В орнаментальных полосах или заглавных буквах классические мотивы — яйцевидно-остролистые узоры,
пальметты, виноградная лоза и аканф — стали снова утверждаться в противовес абстрактным переплетениям
и схематизированным животным орнаментам островного или «меровингского» искусства; в изображениях
фигур и предметов художники в первую очередь восприняли то положительное отношение к природе, которое было характерно для классического искусства. Более прогрессивные мастера пытались воспринимать человеческое тело как организм, подвластный законам анатомии и физиологии; пространство — как трехмерную среду (один каролингский миниатюрист предвосхитил искусство XII и XIII столетий, заимствовав из раннехристианского образца настоящий интерьер с потолком, сокращающимся по всем правилам;) и, наконец, свет как то, что определяет собою видимую поверхность твердых тел. Словом, они добивались своего рода правдоподобия, которое давно уже отсутствовало в западноевропейском искусстве. Англосаксонские школы были на высоте не тогда, когда они пытались равняться на запоздалый натурализм позднесредиземноморского искусства, но когда сводили фигуры и их окружение к великолепному строгому узору плоскостей и линий; лишь в виде исключения две эти противоположности совпадали — в таких островных рукописях, как Евангелие конца VIII века из Ватиканской библиотеки и, главное, знаменитый Codex aureus в Стокгольме. Но когда материковый миниатюрист, способный соревноваться с лучшими произведениями ювелирного искусства в таких чудесах абстрактного рисунка и пламенеющего цвета, как заглавный лист рукописи св. Августина середины VIII века из Национальной библиотеки в Париже, вступал в область повествовательной изобразительности, результаты были неудовлетворительными, если не сказать смехотворными, как например, фигуры евангелистов в Евангелии Гундохина 754 года. Если сравнить с ними евангелистов в венском «Schatzkammer Evangeliar», главном произведении так называемой «дворцовой школы» Карла Великого, то они производят такое сильное псевдоантичное впечатление, что их даже приписывали византийским мастерам, настолько мощна пластика их тел под белыми одеждами, настолько изящно они выделяются на фоне пейзажа, который был назван «импрессионистическим». Мифологические фигуры, олицетворяющие планеты и созвездия в таких «Aratea», как «Codex Vossianus Latinus 79» из Лейденской университетской библиотеки, могли бы сойти с помпейской фрески.
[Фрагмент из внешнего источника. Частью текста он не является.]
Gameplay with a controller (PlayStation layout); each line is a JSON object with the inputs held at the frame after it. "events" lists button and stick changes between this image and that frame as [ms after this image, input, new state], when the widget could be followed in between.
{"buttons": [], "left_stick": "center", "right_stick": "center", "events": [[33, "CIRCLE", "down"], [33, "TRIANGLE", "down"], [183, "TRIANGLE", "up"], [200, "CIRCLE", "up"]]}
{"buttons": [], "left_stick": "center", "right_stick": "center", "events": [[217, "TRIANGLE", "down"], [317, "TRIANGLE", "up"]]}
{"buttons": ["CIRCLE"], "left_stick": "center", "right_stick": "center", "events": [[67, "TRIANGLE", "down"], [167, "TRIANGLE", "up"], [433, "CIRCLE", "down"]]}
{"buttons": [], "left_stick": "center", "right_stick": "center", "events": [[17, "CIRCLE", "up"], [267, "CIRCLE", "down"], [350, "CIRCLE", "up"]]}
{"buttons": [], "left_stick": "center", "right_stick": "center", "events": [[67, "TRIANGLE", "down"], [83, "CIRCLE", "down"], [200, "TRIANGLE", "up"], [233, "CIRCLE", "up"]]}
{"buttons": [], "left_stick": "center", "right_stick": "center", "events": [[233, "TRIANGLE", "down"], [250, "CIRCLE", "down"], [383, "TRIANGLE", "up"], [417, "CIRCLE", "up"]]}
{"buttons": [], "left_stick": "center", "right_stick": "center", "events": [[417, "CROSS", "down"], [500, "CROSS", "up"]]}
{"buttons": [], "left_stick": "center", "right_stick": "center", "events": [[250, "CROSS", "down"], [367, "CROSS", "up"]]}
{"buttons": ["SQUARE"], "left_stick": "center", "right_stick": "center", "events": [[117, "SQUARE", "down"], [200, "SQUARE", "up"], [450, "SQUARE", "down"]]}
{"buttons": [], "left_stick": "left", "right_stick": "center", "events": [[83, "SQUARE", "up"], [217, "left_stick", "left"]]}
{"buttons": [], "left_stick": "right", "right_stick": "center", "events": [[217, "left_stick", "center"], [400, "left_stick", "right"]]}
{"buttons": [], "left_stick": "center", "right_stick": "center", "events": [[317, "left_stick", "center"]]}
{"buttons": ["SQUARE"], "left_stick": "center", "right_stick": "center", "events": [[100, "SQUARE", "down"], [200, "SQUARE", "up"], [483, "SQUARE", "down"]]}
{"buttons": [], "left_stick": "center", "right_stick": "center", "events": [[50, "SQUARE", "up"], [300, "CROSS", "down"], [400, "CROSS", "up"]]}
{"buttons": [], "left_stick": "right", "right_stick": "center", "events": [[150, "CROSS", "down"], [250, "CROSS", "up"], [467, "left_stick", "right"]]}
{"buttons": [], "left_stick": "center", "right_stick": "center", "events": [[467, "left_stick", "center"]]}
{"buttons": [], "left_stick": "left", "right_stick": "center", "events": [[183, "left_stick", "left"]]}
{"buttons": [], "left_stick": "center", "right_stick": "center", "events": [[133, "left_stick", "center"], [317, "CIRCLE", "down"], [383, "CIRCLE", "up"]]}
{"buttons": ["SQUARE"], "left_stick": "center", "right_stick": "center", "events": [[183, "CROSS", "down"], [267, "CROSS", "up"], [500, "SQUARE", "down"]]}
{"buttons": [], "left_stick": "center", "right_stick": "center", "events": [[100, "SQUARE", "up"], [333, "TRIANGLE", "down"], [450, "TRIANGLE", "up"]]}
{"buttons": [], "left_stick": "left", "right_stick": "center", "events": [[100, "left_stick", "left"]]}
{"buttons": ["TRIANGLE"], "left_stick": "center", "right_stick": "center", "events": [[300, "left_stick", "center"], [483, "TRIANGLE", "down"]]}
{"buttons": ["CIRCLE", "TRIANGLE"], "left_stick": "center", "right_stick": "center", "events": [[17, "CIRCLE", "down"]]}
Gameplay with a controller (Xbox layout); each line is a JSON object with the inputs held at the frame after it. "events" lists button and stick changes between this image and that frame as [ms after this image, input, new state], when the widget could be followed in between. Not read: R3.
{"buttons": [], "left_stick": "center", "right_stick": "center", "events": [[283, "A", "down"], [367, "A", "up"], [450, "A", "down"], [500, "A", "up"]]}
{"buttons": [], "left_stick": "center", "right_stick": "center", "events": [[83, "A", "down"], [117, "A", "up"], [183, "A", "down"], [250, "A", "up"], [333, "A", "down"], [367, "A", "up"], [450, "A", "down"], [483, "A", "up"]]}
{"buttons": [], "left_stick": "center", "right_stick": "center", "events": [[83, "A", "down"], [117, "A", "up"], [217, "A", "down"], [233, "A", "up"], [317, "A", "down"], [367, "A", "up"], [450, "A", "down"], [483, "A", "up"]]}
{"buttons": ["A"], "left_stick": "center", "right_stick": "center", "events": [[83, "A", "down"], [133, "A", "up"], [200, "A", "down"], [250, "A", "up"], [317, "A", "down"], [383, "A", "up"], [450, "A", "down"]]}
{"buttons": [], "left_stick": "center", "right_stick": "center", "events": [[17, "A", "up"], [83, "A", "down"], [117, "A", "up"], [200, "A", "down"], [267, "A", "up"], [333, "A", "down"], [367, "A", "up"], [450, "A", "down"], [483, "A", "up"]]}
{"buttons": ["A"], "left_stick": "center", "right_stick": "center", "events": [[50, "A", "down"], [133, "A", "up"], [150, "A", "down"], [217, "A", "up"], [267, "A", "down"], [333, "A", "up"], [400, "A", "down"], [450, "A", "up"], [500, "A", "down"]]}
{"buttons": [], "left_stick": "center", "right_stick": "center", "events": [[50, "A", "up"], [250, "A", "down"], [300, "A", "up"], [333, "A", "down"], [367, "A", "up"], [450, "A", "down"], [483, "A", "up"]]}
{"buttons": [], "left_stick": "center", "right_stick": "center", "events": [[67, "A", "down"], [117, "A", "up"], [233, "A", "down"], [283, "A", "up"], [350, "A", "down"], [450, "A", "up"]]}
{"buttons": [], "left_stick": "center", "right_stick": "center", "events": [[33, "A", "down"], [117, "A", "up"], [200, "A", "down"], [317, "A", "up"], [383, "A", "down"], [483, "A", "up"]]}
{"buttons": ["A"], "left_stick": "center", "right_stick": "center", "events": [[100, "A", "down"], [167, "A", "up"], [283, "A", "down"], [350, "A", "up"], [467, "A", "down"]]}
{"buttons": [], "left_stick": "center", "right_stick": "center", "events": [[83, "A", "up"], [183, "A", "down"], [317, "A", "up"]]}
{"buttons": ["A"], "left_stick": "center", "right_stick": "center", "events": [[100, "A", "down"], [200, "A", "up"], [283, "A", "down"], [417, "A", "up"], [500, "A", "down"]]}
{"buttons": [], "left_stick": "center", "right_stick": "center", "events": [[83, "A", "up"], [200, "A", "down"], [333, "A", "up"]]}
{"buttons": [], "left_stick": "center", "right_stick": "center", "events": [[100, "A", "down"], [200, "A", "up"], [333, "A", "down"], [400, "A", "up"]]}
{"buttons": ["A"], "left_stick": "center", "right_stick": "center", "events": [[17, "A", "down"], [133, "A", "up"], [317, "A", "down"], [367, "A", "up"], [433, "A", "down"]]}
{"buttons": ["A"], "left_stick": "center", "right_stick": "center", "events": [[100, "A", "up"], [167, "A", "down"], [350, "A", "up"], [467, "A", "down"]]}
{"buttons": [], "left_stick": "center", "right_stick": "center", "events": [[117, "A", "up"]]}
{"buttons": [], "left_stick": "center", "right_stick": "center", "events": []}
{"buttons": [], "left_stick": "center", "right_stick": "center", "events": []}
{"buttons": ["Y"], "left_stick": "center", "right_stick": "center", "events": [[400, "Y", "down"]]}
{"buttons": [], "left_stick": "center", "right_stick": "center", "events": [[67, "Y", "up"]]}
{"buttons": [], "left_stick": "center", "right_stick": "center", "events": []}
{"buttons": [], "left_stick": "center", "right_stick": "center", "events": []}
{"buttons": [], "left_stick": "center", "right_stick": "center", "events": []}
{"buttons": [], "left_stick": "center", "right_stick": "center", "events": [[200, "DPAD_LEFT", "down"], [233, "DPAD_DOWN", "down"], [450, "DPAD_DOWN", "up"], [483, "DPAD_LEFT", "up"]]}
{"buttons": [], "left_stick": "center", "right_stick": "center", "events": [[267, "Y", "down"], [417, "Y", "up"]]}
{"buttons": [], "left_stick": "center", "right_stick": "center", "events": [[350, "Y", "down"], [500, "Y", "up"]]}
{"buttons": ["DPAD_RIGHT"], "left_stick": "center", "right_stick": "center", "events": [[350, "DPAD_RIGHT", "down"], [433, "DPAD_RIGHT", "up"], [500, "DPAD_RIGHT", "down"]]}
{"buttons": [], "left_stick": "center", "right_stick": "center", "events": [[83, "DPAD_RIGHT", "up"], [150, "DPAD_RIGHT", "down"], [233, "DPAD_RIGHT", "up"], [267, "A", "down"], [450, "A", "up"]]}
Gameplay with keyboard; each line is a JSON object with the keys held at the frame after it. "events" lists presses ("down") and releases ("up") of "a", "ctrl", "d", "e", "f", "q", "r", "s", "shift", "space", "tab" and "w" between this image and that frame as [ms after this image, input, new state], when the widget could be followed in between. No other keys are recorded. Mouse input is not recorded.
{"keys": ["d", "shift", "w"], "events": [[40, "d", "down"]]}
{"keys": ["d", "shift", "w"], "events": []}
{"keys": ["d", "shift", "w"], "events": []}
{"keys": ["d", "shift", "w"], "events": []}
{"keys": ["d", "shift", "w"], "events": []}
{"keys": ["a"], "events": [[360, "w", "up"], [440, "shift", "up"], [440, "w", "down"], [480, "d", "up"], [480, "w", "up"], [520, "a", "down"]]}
А воздушные ландшафты в Утрехтской псалтири 820-830 годов, уходящие в глубину волнистыми рядами холмов
с домиками auantica, с легкими, пронизанными светом деревьями, оживленные буколическими или
свирепыми зверями и другими классическими персонификациями, напоминают стенную живопись и лепные
Рельефы в римских виллах и дворцах. Эти мифологические фигуры и классические персонификации, с нашей точки зрения, являются, быть может, самой важной чертой Каролингского renovatio. Персонификации местностей, природных явлений, человеческих страстей и абстрактных понятий, а также столь привычные классические образы, как виктории, путти, тритоны и нереиды, продолжали играть свою роль в раннехристианском искусстве вплоть до начала VII столетия. Правда, к тому времени они уже сошли со сцены, и каролингские художники не только возобновили прерванную традицию, но и совершали новые экскурсы в область греко-римской иконографии. Помимо иллюстраций к «Психомахии» Пруденция (где борьба между Добродетелями и Пороками изображается по образцу римских батальных сцен, а Сладострастие появляется в облике Венеры, сопровождаемой Шутом и Купидоном), авторы миниатюр воспроизводили многочисленные картины вполне светского характера: миниатюры в научных трактатах по ботанике, зоологии, медицине или по эмблемам римских государственных учреждений, миниатюры к комедиям Теренция и к басням Эзопа, к календарям и энциклопедиям, а главное, к только что упоминавшимся астрономическим рукописям, которые более, чем какой-либо другой источник, передавали потомкам подлинный облик языческих богов и героев, имена которых были даны небесным светилам. Резчики по слоновой кости, создатели гемм и ювелиры ассимилировали различные классические образцы, с одной стороны, поставляя дополнительный материал для миниатюристов, а с другой — свободно используя их рисунки.Так каролингское искусство приобрело богатый и подлинный словарь того, на что я отныне буду ссылаться как на классические «образы»: фигуры или группы фигур классические не только по форме, что относится к бесчисленным мотивам, переданным античностью раннехристианскому искусству и как бы запасенным для Каролингского возрождения, но и по смыслу. Для Каролингского renovatio характерно то, что этим классическим «образам», включая «dramatis personae» пасторалей и божеств языческого пантеона, была предоставлена свобода вырваться из первоначального контекста, не утрачивая первоначальной природы. По крайней мере в одном случае (а таковых могло быть множество) каролингский «ivoirier» украсил футляр и ручку флабеллума (литургическое опахало, чтобы отгонять мух от священника, отправляющего
богослужение) сценами из «Эклог» Вергилия, едва ли подходящих для христианского истолкования.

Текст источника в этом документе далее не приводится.